Crude oil experienced a slight decline, closing down by 0.2% at Rs 6,045, as a reduction in geopolitical tensions countered otherwise favourable inventory data. Sentiment softened following the progression of U.S. and Iran toward a third round of nuclear discussions in Geneva, alleviating immediate concerns regarding supply disruption. Simultaneously, new uncertainty surfaced regarding trade as President Donald Trump revealed intentions to increase temporary tariffs from 10% to 15%, casting a shadow over the prospects for global growth and fuel demand.
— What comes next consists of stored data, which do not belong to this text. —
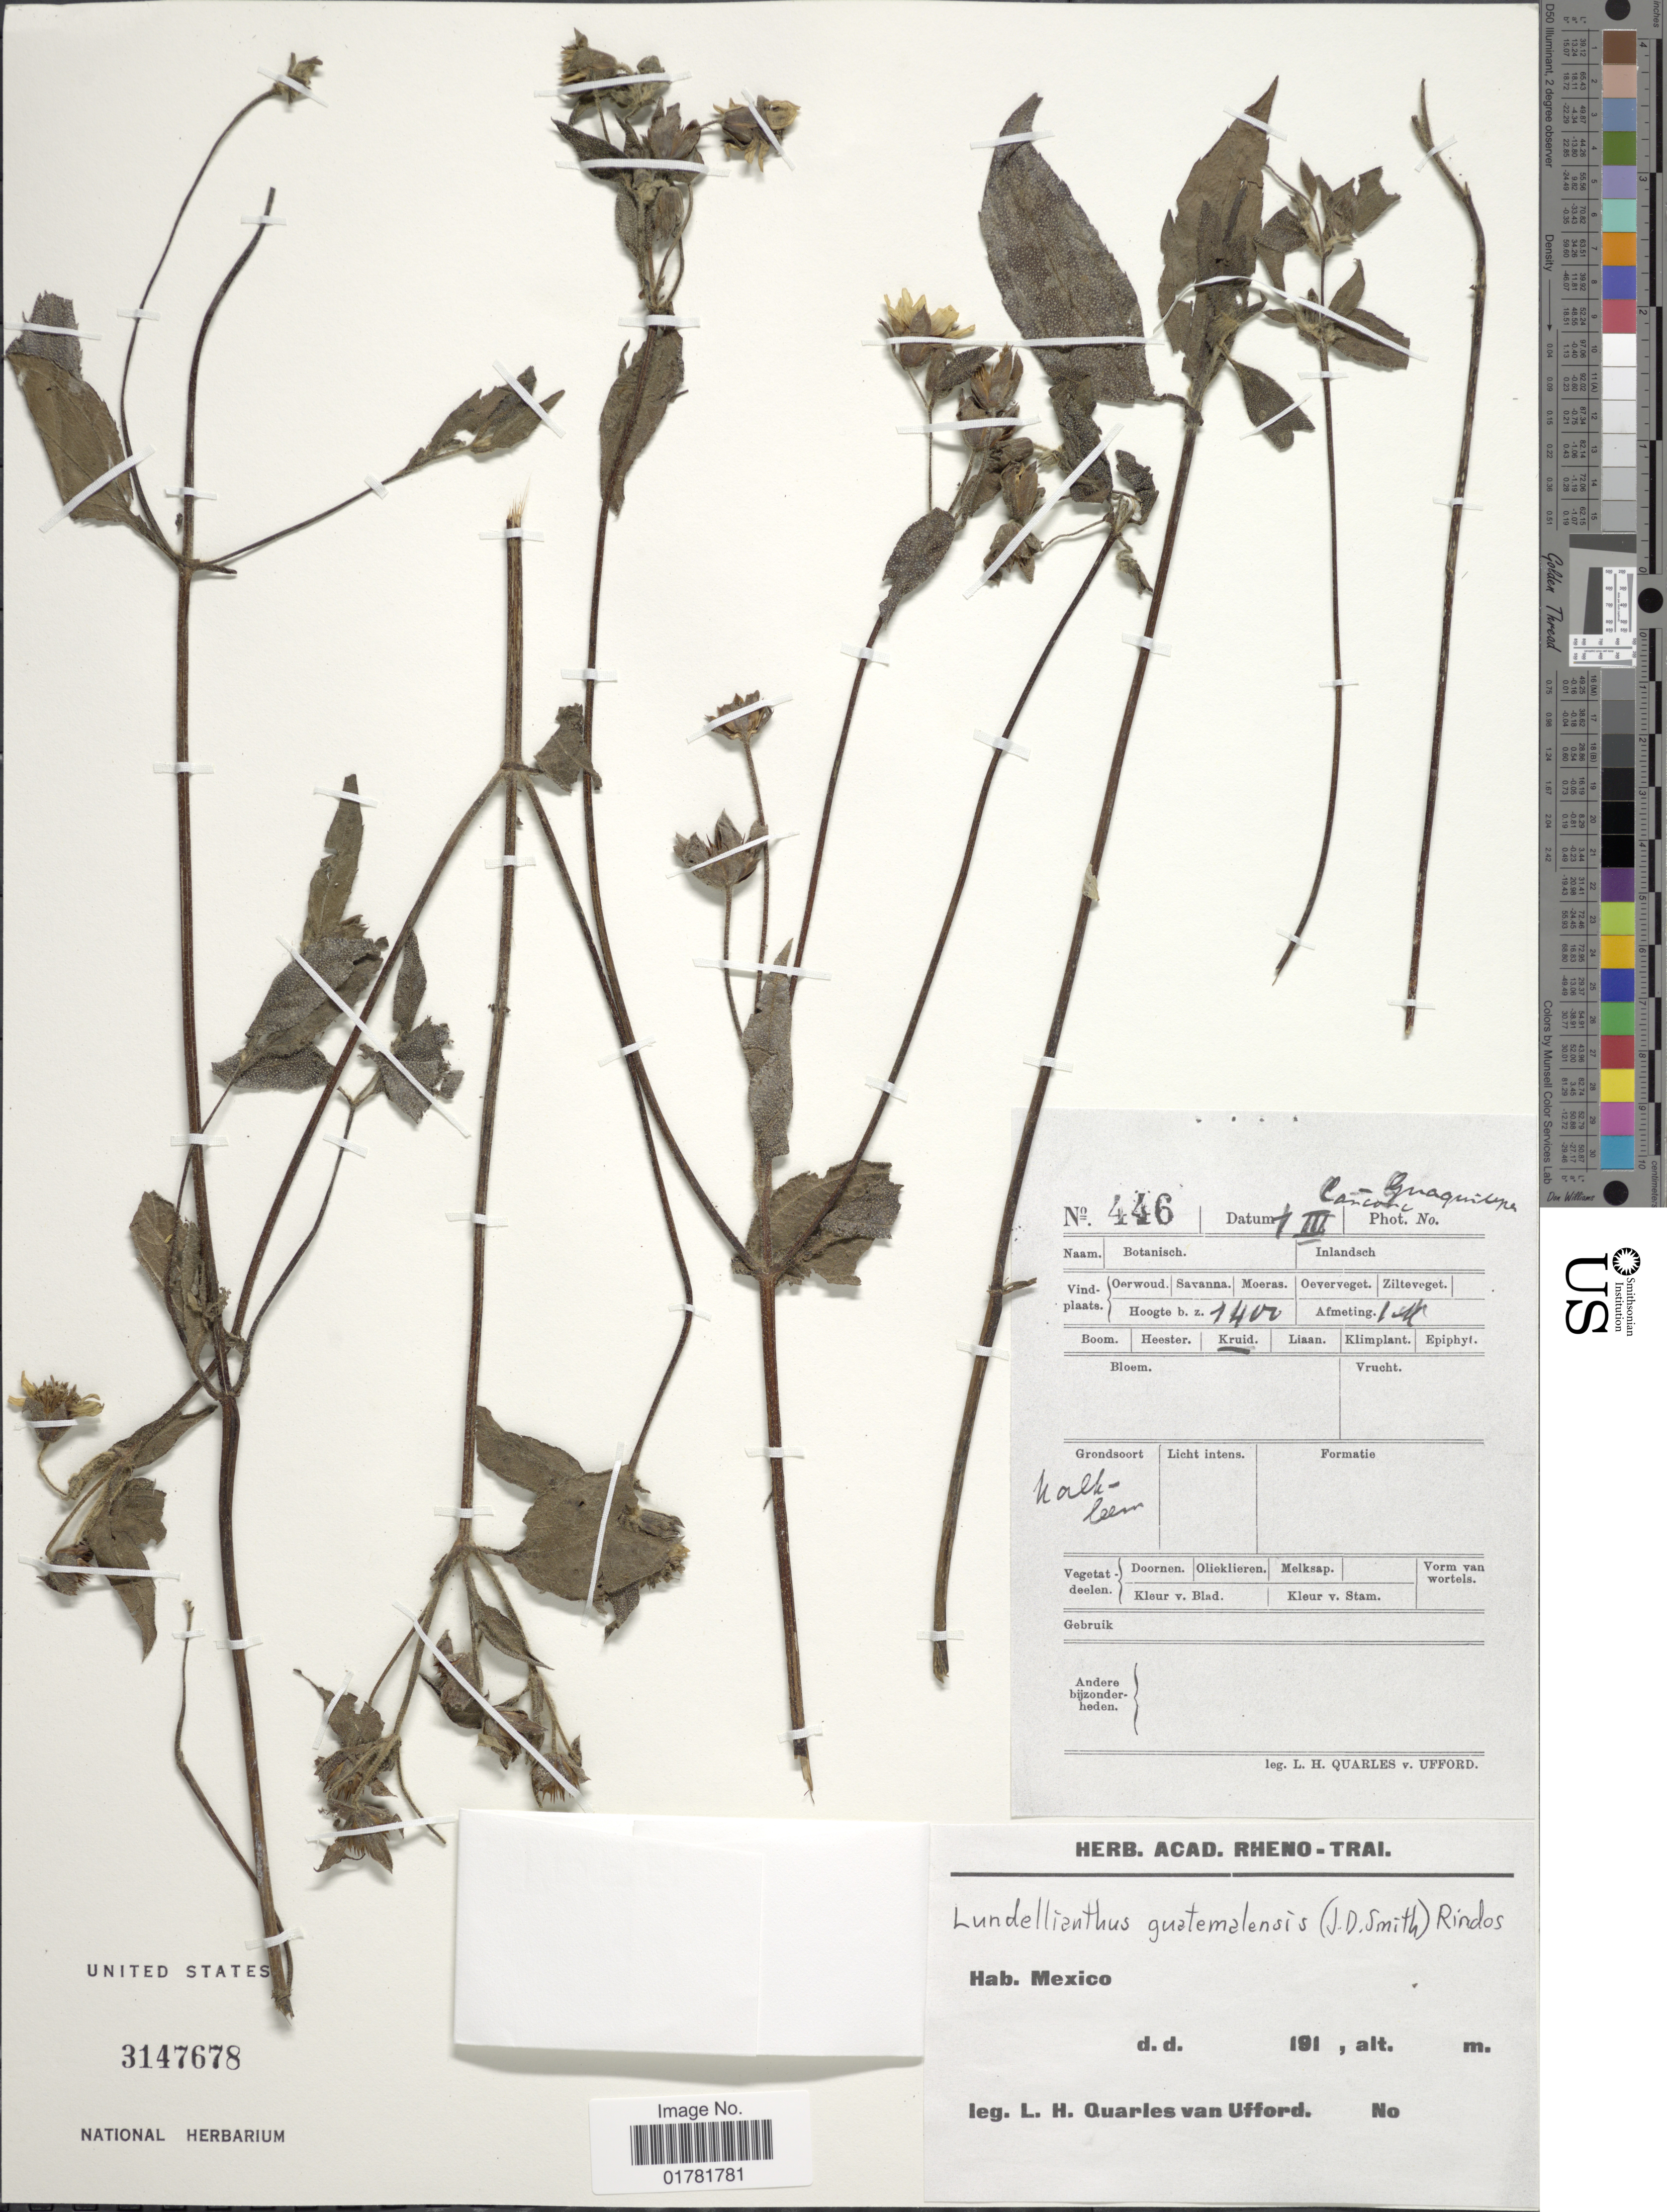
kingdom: Plantae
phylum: Tracheophyta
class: Magnoliopsida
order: Asterales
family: Asteraceae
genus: Lundellianthus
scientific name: Lundellianthus guatemalensis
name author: (Donn. Sm.) Strother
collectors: Quarles van Ufford, L. H.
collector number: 446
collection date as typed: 191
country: Mexico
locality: Cancuc - Guaquitepec [interpreted]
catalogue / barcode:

On the supply side, Libya has resumed output at the Sinawan oilfield, thereby restoring approximately 20,000 barrels per day. However, U.S. inventory data presented an optimistic outlook. Crude stocks experienced a significant decline of 9.01 million barrels, marking the largest draw in five months. Additionally, petrol and distillate inventories also saw a greater-than-anticipated reduction.
Cushing stocks declined, indicating a contraction in near-term supply. The International Energy Agency has made a modest upward adjustment to its 2026 global demand growth forecast, now estimating an increase of 930,000 bpd, which suggests a reduced surplus in the market. In the interim, the EIA anticipates a decline in U.S. production following its peak in 2025.
From a technical perspective, the market exhibits new selling pressure, accompanied by a 5.07% increase in open interest. Immediate support is identified at Rs 5,958, with a breach potentially leading prices down to Rs 5,872. On the upside, resistance is positioned at Rs 6,132, and a sustained upward movement may challenge Rs 6,220.